Without including any pictures, write out the data below exactly.

[Stored records]
::::

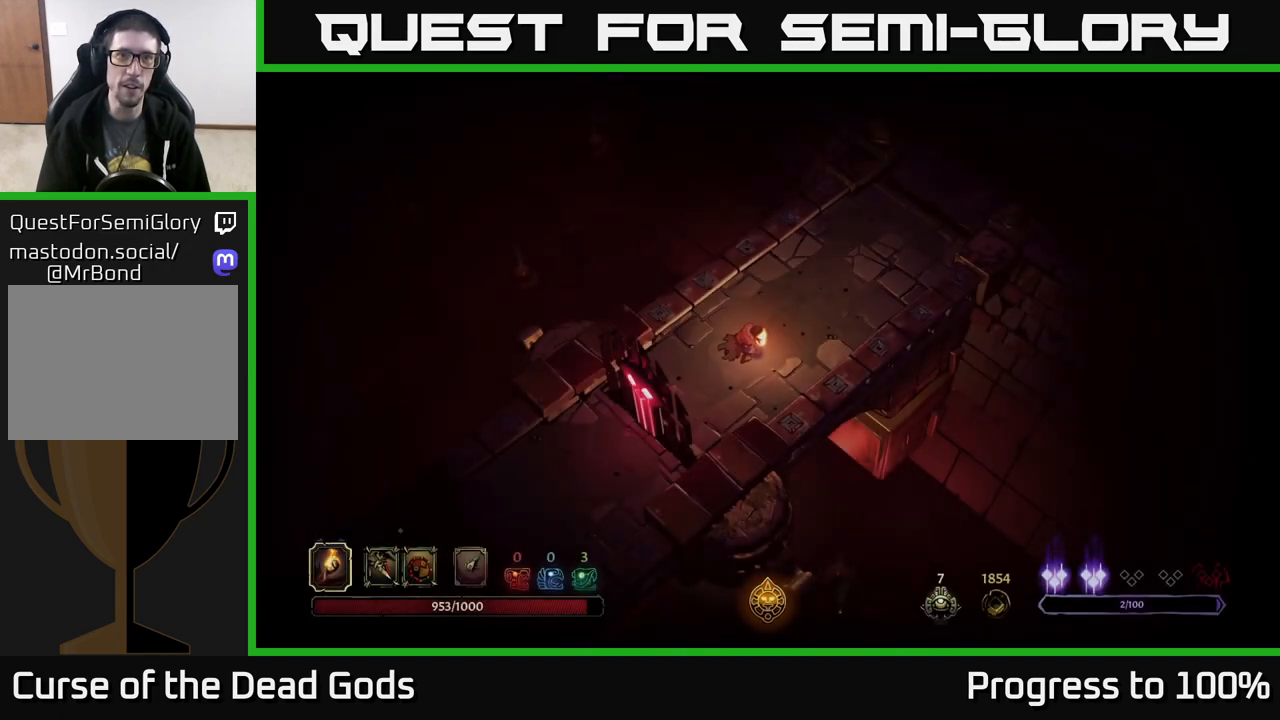
{"buttons": [], "left_stick": "up-right", "right_stick": "center", "events": [[200, "left_stick", "right"], [317, "left_stick", "up-right"]]}
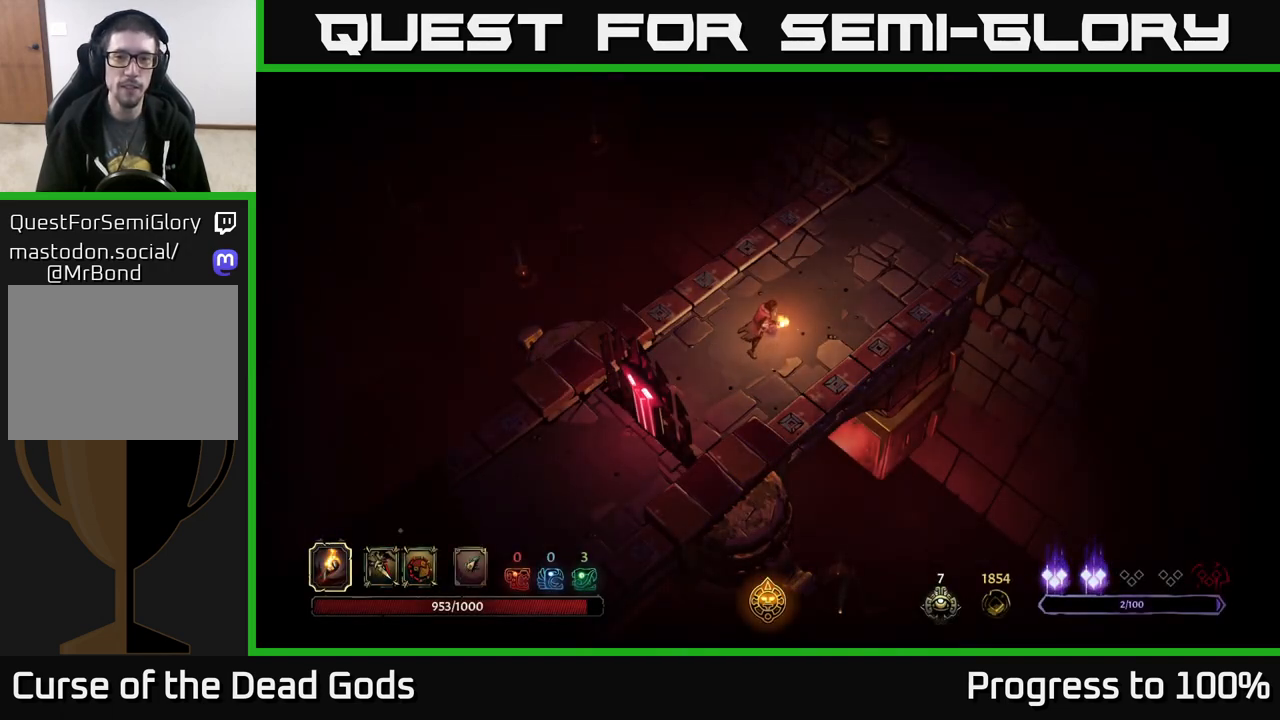
{"buttons": [], "left_stick": "up-right", "right_stick": "center", "events": []}
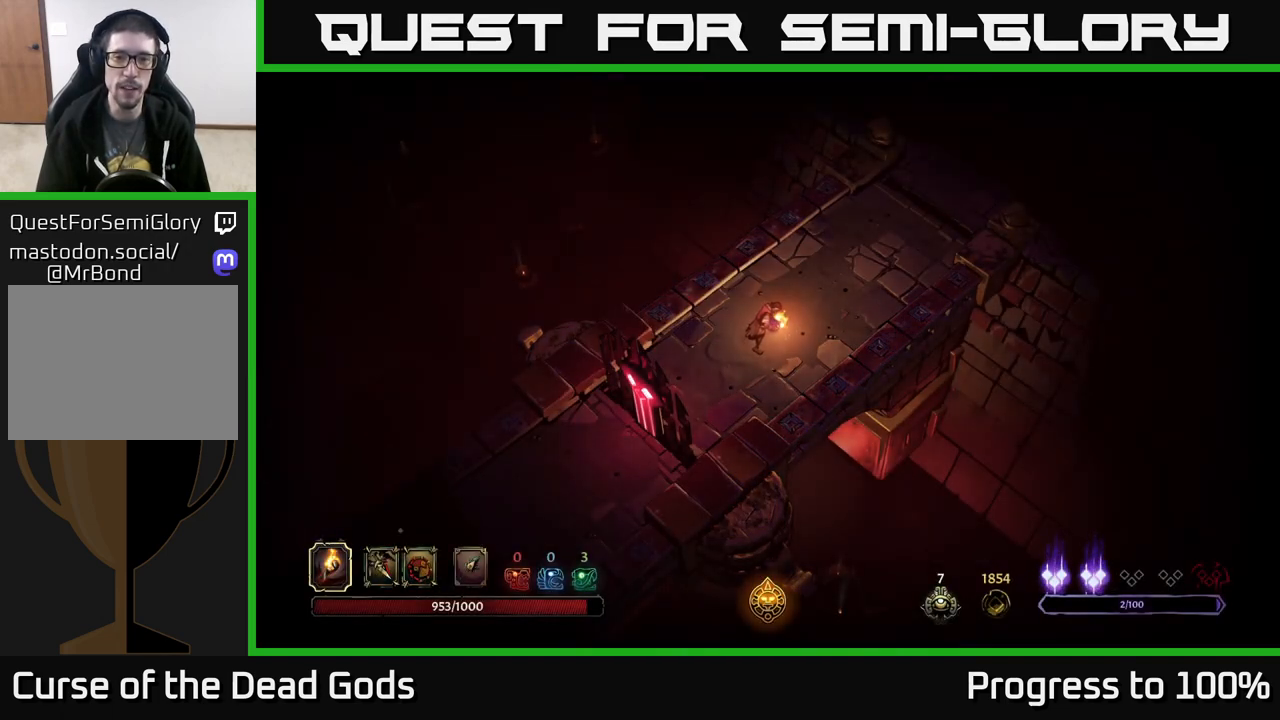
{"buttons": [], "left_stick": "up-right", "right_stick": "center", "events": []}
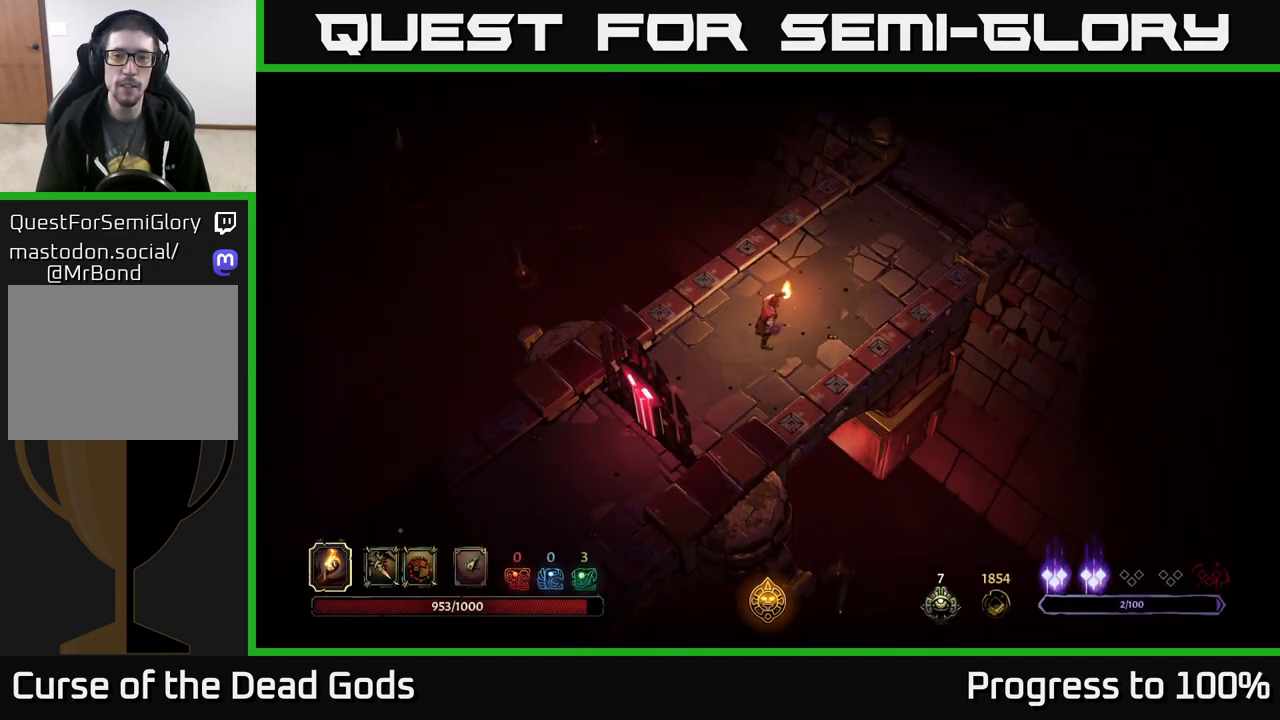
{"buttons": [], "left_stick": "up-right", "right_stick": "center", "events": []}
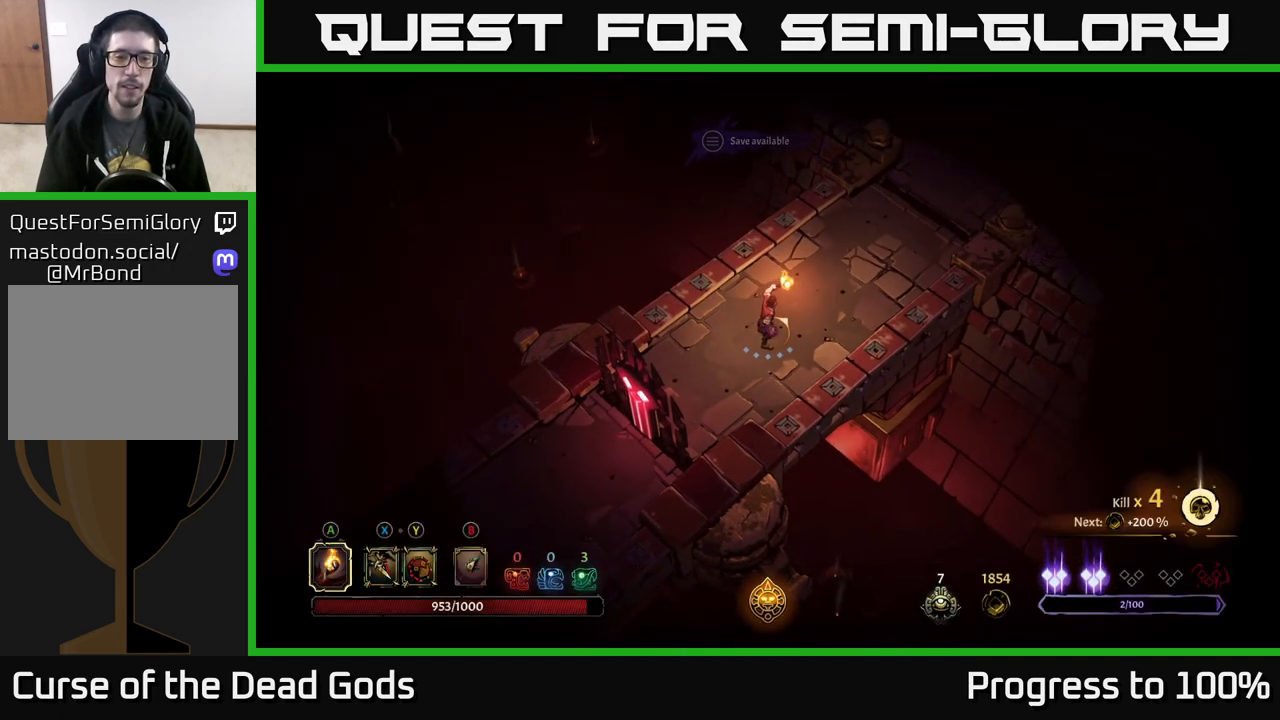
{"buttons": [], "left_stick": "up-right", "right_stick": "center", "events": []}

::::

◆ Finished exercise
{"buttons": [], "left_stick": "up-right", "right_stick": "center", "events": [[200, "left_stick", "right"], [317, "left_stick", "up-right"]]}
{"buttons": [], "left_stick": "up-right", "right_stick": "center", "events": []}
{"buttons": [], "left_stick": "up-right", "right_stick": "center", "events": []}
{"buttons": [], "left_stick": "up-right", "right_stick": "center", "events": []}
{"buttons": [], "left_stick": "up-right", "right_stick": "center", "events": []}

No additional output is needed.